La lectura, la escritura y el aprendizaje de idiomas a lo largo de la vida podrían reducir hasta en 38 % el riesgo de desarrollar Alzheimer, según un estudio liderado por el Centro Médico de la Universidad Rush, en Estados Unidos.
Durante casi ocho años, la investigación siguió a adultos mayores para evaluar la relación entre estimulación cognitiva y salud cerebral
¿Qué dice el estudio sobre estimulación cognitiva y envejecimiento cerebral?
La investigación, publicada en la revista científica Neurology, analizó 1.939 personas con una edad promedio de 80 años y comparó a quienes reportaban mayor enriquecimiento intelectual con aquellos con menor actividad mental.
Los resultados mostraron que quienes mantenían hábitos intelectuales constantes presentaban una menor probabilidad de desarrollar Alzheimer y deterioro cognitivo leve, además de un posible retraso de hasta cinco años en la aparición de la enfermedad.
El estudio fue liderado por investigadores del Centro Médico de la Universidad Rush (Chicago) y publicado en la revista científica Neurology, de la Academia Estadounidense de Neurología.
Se analizaron a 1.939 adultos mayores sin demencia al inicio del seguimiento, con una edad promedio cercana a los 80 años, durante casi ocho años.
Durante ese período, 551 participantes desarrollaron Alzheimer y 719 presentaron deterioro cognitivo leve, una condición previa a la demencia.

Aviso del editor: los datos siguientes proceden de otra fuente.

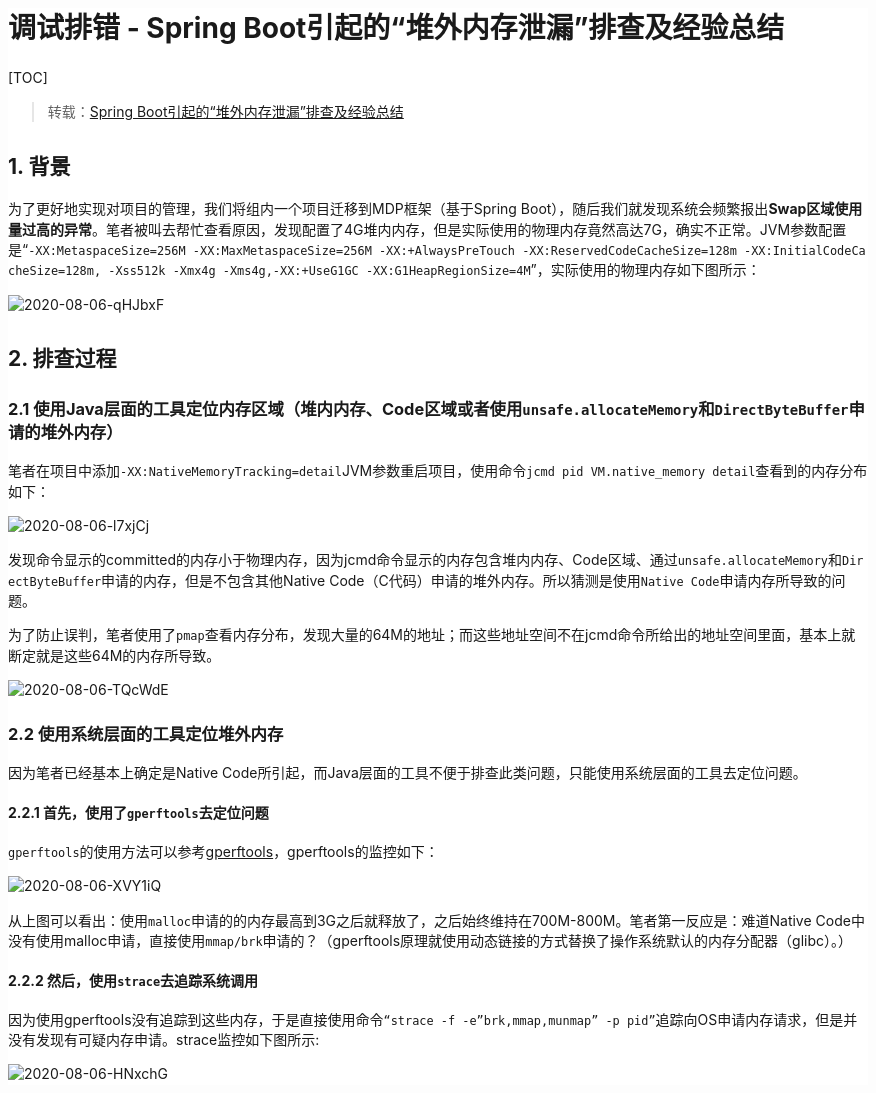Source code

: # 调试排错 - Spring Boot引起的“堆外内存泄漏”排查及经验总结

[TOC]

> 转载：[Spring Boot引起的“堆外内存泄漏”排查及经验总结](https://tech.meituan.com/2019/01/03/spring-boot-native-memory-leak.html)

## 1. 背景

为了更好地实现对项目的管理，我们将组内一个项目迁移到MDP框架（基于Spring Boot），随后我们就发现系统会频繁报出**Swap区域使用量过高的异常**。笔者被叫去帮忙查看原因，发现配置了4G堆内内存，但是实际使用的物理内存竟然高达7G，确实不正常。JVM参数配置是“`-XX:MetaspaceSize=256M -XX:MaxMetaspaceSize=256M -XX:+AlwaysPreTouch -XX:ReservedCodeCacheSize=128m -XX:InitialCodeCacheSize=128m, -Xss512k -Xmx4g -Xms4g,-XX:+UseG1GC -XX:G1HeapRegionSize=4M`”，实际使用的物理内存如下图所示：

![2020-08-06-qHJbxF](https://image.ldbmcs.com/2020-08-06-qHJbxF.jpg)

## 2. 排查过程

### 2.1 使用Java层面的工具定位内存区域（堆内内存、Code区域或者使用`unsafe.allocateMemory`和`DirectByteBuffer`申请的堆外内存）

笔者在项目中添加`-XX:NativeMemoryTracking=detail`JVM参数重启项目，使用命令`jcmd pid VM.native_memory detail`查看到的内存分布如下：

![2020-08-06-l7xjCj](https://image.ldbmcs.com/2020-08-06-l7xjCj.jpg)

发现命令显示的committed的内存小于物理内存，因为jcmd命令显示的内存包含堆内内存、Code区域、通过`unsafe.allocateMemory`和`DirectByteBuffer`申请的内存，但是不包含其他Native Code（C代码）申请的堆外内存。所以猜测是使用`Native Code`申请内存所导致的问题。

为了防止误判，笔者使用了`pmap`查看内存分布，发现大量的64M的地址；而这些地址空间不在jcmd命令所给出的地址空间里面，基本上就断定就是这些64M的内存所导致。

![2020-08-06-TQcWdE](https://image.ldbmcs.com/2020-08-06-TQcWdE.jpg)

### 2.2 使用系统层面的工具定位堆外内存

因为笔者已经基本上确定是Native Code所引起，而Java层面的工具不便于排查此类问题，只能使用系统层面的工具去定位问题。

#### 2.2.1 首先，使用了`gperftools`去定位问题

`gperftools`的使用方法可以参考[gperftools](https://github.com/gperftools/gperftools)，gperftools的监控如下：

![2020-08-06-XVY1iQ](https://image.ldbmcs.com/2020-08-06-XVY1iQ.jpg)

从上图可以看出：使用`malloc`申请的的内存最高到3G之后就释放了，之后始终维持在700M-800M。笔者第一反应是：难道Native Code中没有使用malloc申请，直接使用`mmap/brk`申请的？（gperftools原理就使用动态链接的方式替换了操作系统默认的内存分配器（glibc）。）

#### 2.2.2 然后，使用`strace`去追踪系统调用

因为使用gperftools没有追踪到这些内存，于是直接使用命令`“strace -f -e”brk,mmap,munmap” -p pid”`追踪向OS申请内存请求，但是并没有发现有可疑内存申请。strace监控如下图所示:

![2020-08-06-HNxchG](https://image.ldbmcs.com/2020-08-06-HNxchG.jpg)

Los científicos crearon una puntuación de “enriquecimiento cognitivo” basada en actividades intelectuales y recursos educativos en tres etapas de la vida (infancia, adultez media y vejez). De esta forma, compararon los resultados entre quienes tenían mayor y menor estimulación mental acumulada.
Los resultados mostraron que las personas con mayor enriquecimiento cognitivo a lo largo de su vida tenían 38 % menos riesgo de desarrollar Alzheimer y 36 % menos riesgo de deterioro cognitivo leve, incluso después de ajustar variables como edad, sexo y nivel educativo.
Además, los participantes con mayor estimulación intelectual desarrollaron Alzheimer en promedio cinco años más tarde que quienes tenían menor estimulación, y el deterioro cognitivo leve apareció hasta siete años después.
En análisis post mortem, los investigadores observaron que quienes tuvieron mayor enriquecimiento cognitivo mostraban mejor memoria y pensamiento antes de morir, incluso cuando presentaban cambios cerebrales típicos del Alzheimer.
Lo anterior sugiere una mayor “reserva cognitiva” o resistencia del cerebro al daño neurodegenerativo.
Limitaciones del hallazgo y factores adicionales de riesgo
Los investigadores advierten que los resultados muestran una asociación, pero no una relación causal directa, por lo que no se puede afirmar que estas actividades prevengan por sí solas el Alzheimer.
Factores como el sueño, la actividad física y otros hábitos de vida también influyen en el riesgo de demencia.
Además, la información se basó en recuerdos retrospectivos de los participantes, lo que introduce posibles sesgos en los datos.
Aun así, los autores destacan que políticas públicas que amplíen el acceso a entornos educativos y culturales podrían contribuir a reducir la incidencia de demencia en la población.
Los investigadores sugieren que invertir en educación, bibliotecas, acceso cultural y programas de aprendizaje a lo largo de la vida podría reducir la incidencia de demencia en la población.